Example of Clearing the Export Directory Before Exporting

SELECT * FROM tbl1
INTO OUTFILE "s3://my_bucket/export/my_file_"
FORMAT AS CSV
PROPERTIES
(
"s3.endpoint" = "${endpoint}",
"s3.region" = "region",
"s3.access_key"= "ak",
"s3.secret_key" = "sk",
"column_separator" = ",",
"line_delimiter" = "\n",
"delete_existing_files" = "true"
)

If "delete_existing_files" = "true" is set, the export job will first delete all files and directories under the s3://my_bucket/export/ directory, and then export data to this directory.

Note: To use the delete_existing_files parameter, you also need to add the configuration enable_delete_existing_files = true in fe.conf and restart the fe, then delete_existing_files will take effect. delete_existing_files = true is a dangerous operation and it is recommended to use it only in a test environment.

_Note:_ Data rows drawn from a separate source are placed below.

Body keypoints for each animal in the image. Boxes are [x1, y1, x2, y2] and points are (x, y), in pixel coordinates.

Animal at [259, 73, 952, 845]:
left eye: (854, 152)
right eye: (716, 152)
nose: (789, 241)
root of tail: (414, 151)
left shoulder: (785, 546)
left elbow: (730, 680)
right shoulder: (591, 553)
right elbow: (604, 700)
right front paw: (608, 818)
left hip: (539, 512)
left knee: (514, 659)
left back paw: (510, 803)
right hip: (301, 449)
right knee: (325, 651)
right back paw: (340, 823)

Example of Setting the Size of Exported Files

SELECT * FROM tbl
INTO OUTFILE "s3://path/to/result_"
FORMAT AS ORC
PROPERTIES(
"s3.endpoint" = "https://xxx",
"s3.region" = "ap-beijing",
"s3.access_key"= "your-ak",
"s3.secret_key" = "your-sk",
"max_file_size" = "2048MB"
);

Since "max_file_size" = "2048MB" is specified, if the final generated file is not larger than 2GB, there will be only one file. If it is larger than 2GB, there will be multiple files.

Precautions​

  • Export Data Volume and Export Efficiency The SELECT INTO OUTFILE function essentially executes an SQL query command. If concurrent export is not enabled, the query result is exported by a single BE node in a single thread. Therefore, the total export time includes the time consumed by the query itself and the time required to write out the final result set. Enabling concurrent export can reduce the export time.

  • Export Timeout The timeout time of the export command is the same as that of the query. If the data volume is large and causes the export data to time out, you can set the session variable query_timeout to appropriately extend the query timeout.

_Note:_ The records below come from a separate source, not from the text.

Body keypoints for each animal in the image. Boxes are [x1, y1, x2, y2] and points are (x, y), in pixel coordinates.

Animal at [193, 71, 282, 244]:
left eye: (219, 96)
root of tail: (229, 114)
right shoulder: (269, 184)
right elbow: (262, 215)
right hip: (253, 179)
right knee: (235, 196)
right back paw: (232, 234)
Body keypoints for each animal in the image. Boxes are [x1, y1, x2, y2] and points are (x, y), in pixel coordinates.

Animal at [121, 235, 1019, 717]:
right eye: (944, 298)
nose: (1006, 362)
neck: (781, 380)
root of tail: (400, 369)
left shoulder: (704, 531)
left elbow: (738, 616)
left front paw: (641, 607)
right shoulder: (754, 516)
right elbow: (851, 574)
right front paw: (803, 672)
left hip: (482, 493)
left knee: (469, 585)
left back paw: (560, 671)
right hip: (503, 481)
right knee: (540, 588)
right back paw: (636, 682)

  • Management of Exported Files Doris does not manage the exported files. Whether they are successfully exported or residual files after a failed export, users need to handle them by themselves. In addition, the SELECT INTO OUTFILE command does not check whether the file and file path exist. Whether SELECT INTO OUTFILE will automatically create a path or overwrite an existing file is completely determined by the semantics of the remote storage system.

  • If the Query Result Set Is Empty For an export with an empty result set, an empty file will still be generated.

  • File Splitting File splitting ensures that a row of data is stored completely in a single file. Therefore, the file size is not strictly equal to max_file_size.

  • Functions for Non-Visible Characters For some functions that output non-visible characters, such as BITMAP and HLL types, when exporting to the CSV file format, the output is \N.